*** Given text ***

1

When need to understand my drake plan, vis_drake_graph() comes in handy, and it displays the time that each target took to run. This is very helpful in figuring out whether targets should be broken down to reduce re-run time on small changes.

My need is related: Because many of my long-running targets involve the manipulation of large data sets, it is important for me to understand the size that each cached target takes on disk. This would help me understand if targets should be combined to prevent the storage of huge intermediate results (even if it would increase re-run time in case of a change to the combined target).

Examining both the config object and the intermediate object returned by drake_graph_info(), I have not been able to find this information. I was thinking that it might be very useful to have this information, and potentially other information (such as the time a target was last run) shown by specifying parameters to vis_drake_graph() or even just by examining the config object manually.

So the question is, is there a way to get this information?

Magnus
  • 23,900
  • 1
  • 30
  • 28

2 Answers2

2

drake uses a package called storr to handle the storage of targets. As far as I know, storr does not have an easy way to get file size information. However, at least for the default storr_rds() cache type, maybe it should. You could request it as a feature. If implemented, we would have an easier version of the following workaround, at least in the case of RDS caches.

library(drake)
load_mtcars_example()
make(my_plan, verbose = 0L)
cache <- get_cache() # or storr::storr_rds(".drake")
root <- cache$driver$path
hash <- cache$driver$get_hash("small", namespace = "objects")
path <- file.path(root, "data", paste0(hash, ".rds"))
file.exists(path)
#> [1] TRUE
file.size(path)
#> [1] 404

Created on 2019-05-07 by the reprex package (v0.2.1)

drake is all about repetition and runtime, and storr is all about data and storage. As we think about new features, I would prefer to keep these separate goals in mind.

landau
  • 5,636
  • 1
  • 22
  • 50
2

Thanks for the answer @landau, using this info I implemented a function that reports the size of a target, allowing one to quickly check the sizes of all targets in a plan:

library(tibble)
library(drake)

get_target_size <- function(target) {
    cache <- get_cache() # or storr::storr_rds(".drake")
    root  <- cache$driver$path
    hash  <- cache$driver$get_hash(target, namespace = "objects")
    path  <- file.path(root, "data", paste0(hash, ".rds"))
    if ( file.exists(path) ) {
        file.size(path)
    } else {
      NA
    }
}

load_mtcars_example()
make(my_plan, verbose = 0L)
tibble( target = my_plan$target, 
        size = sapply(my_plan$target, get_target_size))

The output is:

# A tibble: 15 x 2
   target                  size
   <chr>                  <dbl>
 1 report                    55
 2 small                    404
 3 large                    463
 4 regression1_small       2241
 ...

I think that will suffice for my needs, and understand that it might not make sense to implement it as part of drake unless there was a more general solution that worked for any storage type.

Magnus
  • 23,900
  • 1
  • 30
  • 28

*** End of Given text ***
*** Entries shown ***

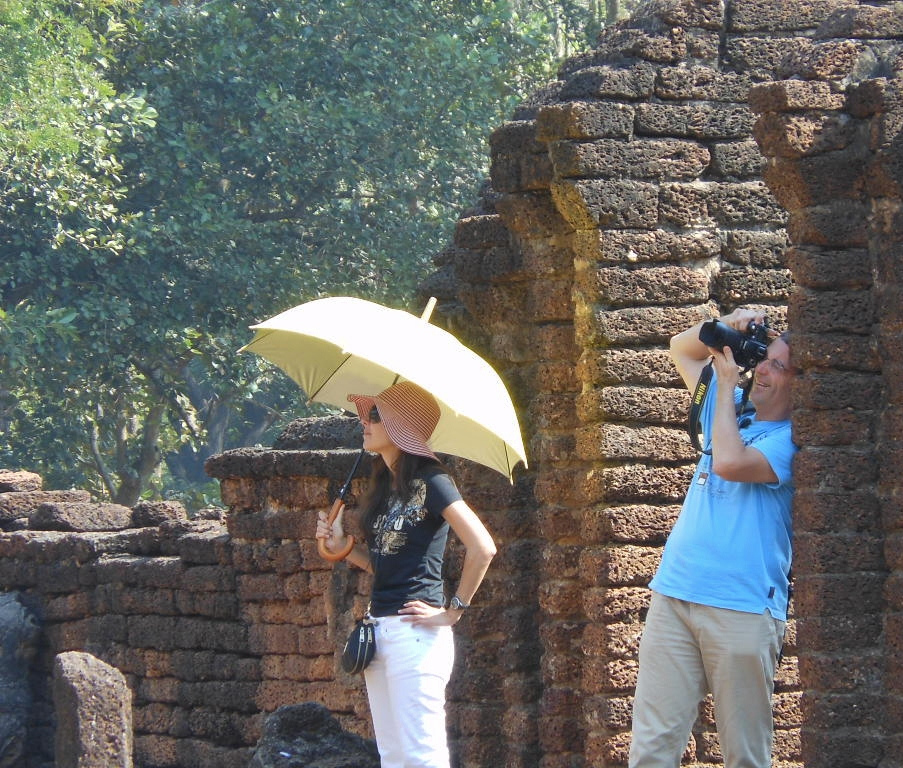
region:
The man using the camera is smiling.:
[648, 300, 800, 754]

*** End of Entries shown ***
*** Entries shown ***

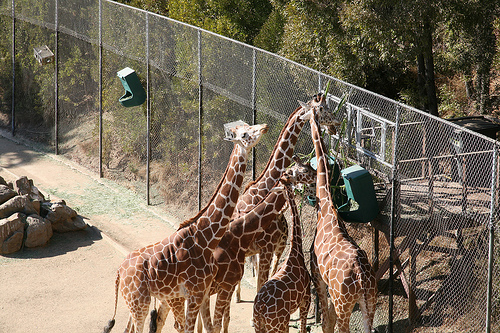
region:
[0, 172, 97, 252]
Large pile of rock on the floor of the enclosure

*** End of Entries shown ***

**What you will do:**
Write out the portion of the drake thread that starts with the words "When need to" and finishes with "the combined target).", word for word. The entries above are independent of the drake thread.

**Result of this task:**
When need to understand my drake plan, vis_drake_graph() comes in handy, and it displays the time that each target took to run. This is very helpful in figuring out whether targets should be broken down to reduce re-run time on small changes.

My need is related: Because many of my long-running targets involve the manipulation of large data sets, it is important for me to understand the size that each cached target takes on disk. This would help me understand if targets should be combined to prevent the storage of huge intermediate results (even if it would increase re-run time in case of a change to the combined target).